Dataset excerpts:
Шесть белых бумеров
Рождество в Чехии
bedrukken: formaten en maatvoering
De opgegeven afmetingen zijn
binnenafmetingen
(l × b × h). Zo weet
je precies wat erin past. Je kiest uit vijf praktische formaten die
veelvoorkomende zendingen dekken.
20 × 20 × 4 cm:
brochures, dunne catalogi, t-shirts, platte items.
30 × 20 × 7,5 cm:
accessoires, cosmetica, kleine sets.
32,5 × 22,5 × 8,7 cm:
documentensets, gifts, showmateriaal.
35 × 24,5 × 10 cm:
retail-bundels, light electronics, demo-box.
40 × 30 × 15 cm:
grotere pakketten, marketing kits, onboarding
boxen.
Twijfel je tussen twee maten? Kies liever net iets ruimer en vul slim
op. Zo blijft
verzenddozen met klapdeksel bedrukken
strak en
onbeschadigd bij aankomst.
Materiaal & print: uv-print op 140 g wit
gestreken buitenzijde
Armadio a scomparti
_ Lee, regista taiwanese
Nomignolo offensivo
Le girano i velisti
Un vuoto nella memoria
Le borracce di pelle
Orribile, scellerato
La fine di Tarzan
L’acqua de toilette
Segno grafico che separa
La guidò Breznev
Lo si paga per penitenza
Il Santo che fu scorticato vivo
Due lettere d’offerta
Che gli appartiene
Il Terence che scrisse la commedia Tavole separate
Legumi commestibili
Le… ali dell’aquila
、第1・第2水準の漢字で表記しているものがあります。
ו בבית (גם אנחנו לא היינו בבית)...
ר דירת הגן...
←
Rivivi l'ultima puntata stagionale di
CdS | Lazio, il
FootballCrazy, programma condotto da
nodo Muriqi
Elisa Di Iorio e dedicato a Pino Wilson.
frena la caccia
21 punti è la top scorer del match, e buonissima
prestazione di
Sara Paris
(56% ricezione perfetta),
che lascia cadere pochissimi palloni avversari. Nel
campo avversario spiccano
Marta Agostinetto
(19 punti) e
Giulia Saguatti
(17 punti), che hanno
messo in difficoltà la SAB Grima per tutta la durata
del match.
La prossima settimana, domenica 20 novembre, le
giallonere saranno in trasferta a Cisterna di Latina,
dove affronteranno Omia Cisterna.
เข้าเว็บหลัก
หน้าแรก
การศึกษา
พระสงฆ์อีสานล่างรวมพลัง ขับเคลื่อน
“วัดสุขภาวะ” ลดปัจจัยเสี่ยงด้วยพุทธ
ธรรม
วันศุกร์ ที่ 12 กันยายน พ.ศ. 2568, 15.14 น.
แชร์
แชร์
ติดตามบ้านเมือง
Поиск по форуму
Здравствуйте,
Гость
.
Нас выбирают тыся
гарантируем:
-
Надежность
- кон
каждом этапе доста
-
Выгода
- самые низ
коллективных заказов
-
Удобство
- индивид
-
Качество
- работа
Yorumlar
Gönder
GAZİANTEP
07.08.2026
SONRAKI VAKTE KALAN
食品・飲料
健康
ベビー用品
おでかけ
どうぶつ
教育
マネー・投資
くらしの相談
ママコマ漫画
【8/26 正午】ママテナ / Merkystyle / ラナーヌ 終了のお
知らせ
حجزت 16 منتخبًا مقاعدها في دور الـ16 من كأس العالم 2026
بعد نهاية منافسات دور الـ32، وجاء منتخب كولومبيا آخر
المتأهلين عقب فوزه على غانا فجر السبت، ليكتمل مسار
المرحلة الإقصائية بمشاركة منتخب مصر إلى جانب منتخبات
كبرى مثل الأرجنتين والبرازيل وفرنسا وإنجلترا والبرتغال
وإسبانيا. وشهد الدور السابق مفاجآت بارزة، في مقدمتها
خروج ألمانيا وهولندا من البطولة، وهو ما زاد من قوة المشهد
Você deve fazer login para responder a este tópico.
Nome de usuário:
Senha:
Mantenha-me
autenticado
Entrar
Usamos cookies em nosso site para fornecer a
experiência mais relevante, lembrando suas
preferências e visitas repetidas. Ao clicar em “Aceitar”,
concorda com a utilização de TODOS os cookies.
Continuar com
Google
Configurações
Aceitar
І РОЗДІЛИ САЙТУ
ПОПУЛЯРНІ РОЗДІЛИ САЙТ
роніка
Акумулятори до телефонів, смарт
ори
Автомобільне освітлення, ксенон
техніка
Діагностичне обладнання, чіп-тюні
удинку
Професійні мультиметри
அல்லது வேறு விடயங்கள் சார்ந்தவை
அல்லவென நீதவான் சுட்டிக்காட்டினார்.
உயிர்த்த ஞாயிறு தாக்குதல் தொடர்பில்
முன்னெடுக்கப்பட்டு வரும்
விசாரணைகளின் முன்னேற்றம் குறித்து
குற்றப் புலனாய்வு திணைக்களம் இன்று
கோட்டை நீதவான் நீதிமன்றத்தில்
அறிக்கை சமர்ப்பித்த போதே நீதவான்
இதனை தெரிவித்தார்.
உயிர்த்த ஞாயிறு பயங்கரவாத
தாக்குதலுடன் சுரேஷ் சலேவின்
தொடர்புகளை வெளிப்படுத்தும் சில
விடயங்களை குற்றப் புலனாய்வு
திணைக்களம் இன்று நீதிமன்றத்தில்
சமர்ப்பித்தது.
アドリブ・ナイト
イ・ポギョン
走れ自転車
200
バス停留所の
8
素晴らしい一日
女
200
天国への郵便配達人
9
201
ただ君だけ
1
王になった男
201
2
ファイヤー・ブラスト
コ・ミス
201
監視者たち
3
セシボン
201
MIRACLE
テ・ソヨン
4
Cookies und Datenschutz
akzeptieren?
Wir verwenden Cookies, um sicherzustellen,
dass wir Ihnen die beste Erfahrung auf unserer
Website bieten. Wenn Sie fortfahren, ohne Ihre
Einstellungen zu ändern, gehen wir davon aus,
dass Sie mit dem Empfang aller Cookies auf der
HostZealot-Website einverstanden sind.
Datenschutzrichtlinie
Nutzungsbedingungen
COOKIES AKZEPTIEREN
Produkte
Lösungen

Exercise details
Return only the part of the records above that opens with the line containing "concorda com a" and closes with the line containing "அல்லவென நீதவான் சுட்டிக்காட்டினார்.", ends included.

Answer box
concorda com a utilização de TODOS os cookies.
Continuar com
Google
Configurações
Aceitar
І РОЗДІЛИ САЙТУ
ПОПУЛЯРНІ РОЗДІЛИ САЙТ
роніка
Акумулятори до телефонів, смарт
ори
Автомобільне освітлення, ксенон
техніка
Діагностичне обладнання, чіп-тюні
удинку
Професійні мультиметри
அல்லது வேறு விடயங்கள் சார்ந்தவை
அல்லவென நீதவான் சுட்டிக்காட்டினார்.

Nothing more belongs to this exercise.